Before the March lockdown, the student accommodation sector was probably having the best year to date. The student housing cycle is very much eat, sleep repeat - and once October rolls around, you do it all over again.

Richard Skeeles

Richard Skeels

During the booking cycle around February/March time, right before lockdown was imposed, our occupancy was probably its highest level it had been over the last five to six years.

Once lockdown hit, it became all about communication. To staff, students, and clients who own the student halls. Part of our resilience – and not from just ourselves but the whole industry – was making sure everyone felt connected. It prompted the conversation about being available to people, and we’ve always been a people-centred business. We have to be, but covid has elevated that need even more for us.

Hard decisions

The pandemic had forced some quite big decisions within our business. As a senior team, we were quite insistent that we did not want it to affect the service we offer. So through the whole of lockdown, we put a minimum number of people on furlough (and it was seriously a handful of people).

From the outside, what people saw was the government urging landlords to give a rent-free period or to freeze rent, and within our industry, students heard the term landlord and thought surely that applies to us. As an operator, with our name on the buildings etc, we had to be quite transparent with our students that it’s not up to us to waive rent.

There is no template that tells you what to do in a pandemic.

Within our portfolio, we probably have 50-60 different clients and we gave our advice on what we thought was morally the right thing to do. We obviously had to look at what it would mean commercially to each of our landlords. Pretty much 99% of them agreed that it’s an unprecedented event and so we didn’t collect rent for that third term.

Further in the cycle when we were in lockdown in November, that conversation started again. I guess we took a slightly different stance as earlier in the year students had booked not knowing a pandemic was on the way, but this time if you booked during a pandemic, there was a slightly different contract, should we say.

Fusion PBSA

That second lockdown did feel different. We know probably 70% of students returned to their student accommodation, rather than stay at home.

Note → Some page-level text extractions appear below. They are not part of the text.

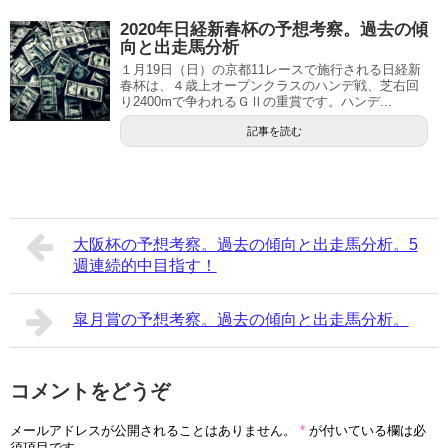
2020年日経新春杯の予想考察。過去の傾
向と出走馬分析
１月19日（日）の京都11レースで施行される日経新
春杯は、４歳上オープンクラスのハンデ戦、芝右回
り2400mで争われるＧⅡの重賞です。ハンデ...
記事を読む
大阪杯の予想考察。過去の傾向と出走馬分析。5
週連続的中目指す！
皐月賞の予想考察。過去の傾向と出走馬分析。
コメントをどうぞ
メールアドレスが公開されることはありません。
*
が付いている欄は必
須項目です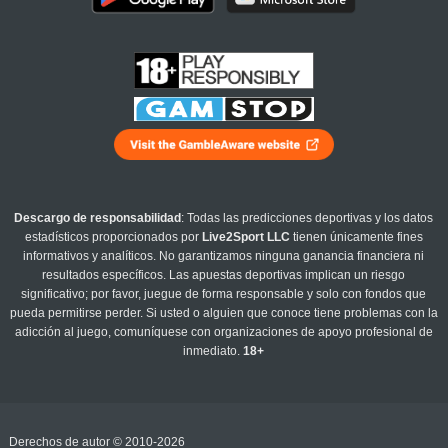
Descargo de responsabilidad
: Todas las predicciones deportivas y los datos
estadísticos proporcionados por
Live2Sport LLC
tienen únicamente fines
informativos y analíticos. No garantizamos ninguna ganancia financiera ni
resultados específicos. Las apuestas deportivas implican un riesgo
significativo; por favor, juegue de forma responsable y solo con fondos que
pueda permitirse perder. Si usted o alguien que conoce tiene problemas con la
adicción al juego, comuníquese con organizaciones de apoyo profesional de
inmediato.
18+
Derechos de autor © 2010-2026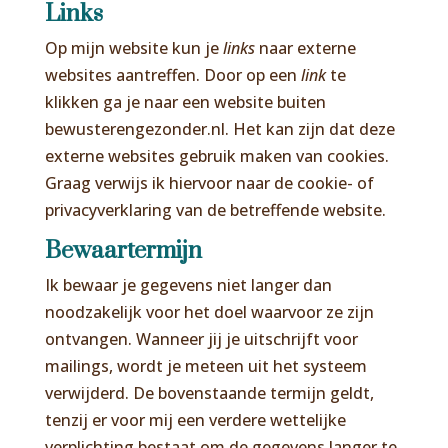
Links
Op mijn website kun je
links
naar externe
websites aantreffen. Door op een
link
te
klikken ga je naar een website buiten
bewusterengezonder.nl. Het kan zijn dat deze
externe websites gebruik maken van cookies.
Graag verwijs ik hiervoor naar de cookie- of
privacyverklaring van de betreffende website.
Bewaartermijn
Ik bewaar je gegevens niet langer dan
noodzakelijk voor het doel waarvoor ze zijn
ontvangen. Wanneer jij je uitschrijft voor
mailings, wordt je meteen uit het systeem
verwijderd. De bovenstaande termijn geldt,
tenzij er voor mij een verdere wettelijke
verplichting bestaat om de gegevens langer te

There was that buoyancy in the appeal of student accommodation for domestic students who perhaps did not want to spend another lockdown with mum and dad.

Uncertainty abroad

International students, however, just couldn’t come. I think the industry relies quite heavily on China, followed by India, and we were hearing stories that there weren’t flights flying in or out of Beijing or other regional airports and of students that would only come if there were direct flights. Pre-pandemic people would often stopover in Europe, and break up the journey, but I guess people didn’t really feel that was the safe option.

We asked a partner in China who we work with for our marketing, about what was being said in China about the Western World. There was quite a lot of concern around the Xenophobia - if you came over to the UK or to America or another European destination, would you get abused?

Obviously our occupancy for the last year was not at the levels we’d normally expect but we’ve bounced back very strongly and now it’s up in the 90% bracket.

The world has changed completely at how we look at safety and communication. There is no template that tells you what to do in a pandemic but I’m proud of how we worked during those hard times and it’s given us an opportunity to refocus our operations and keep students at the heart of everything we do.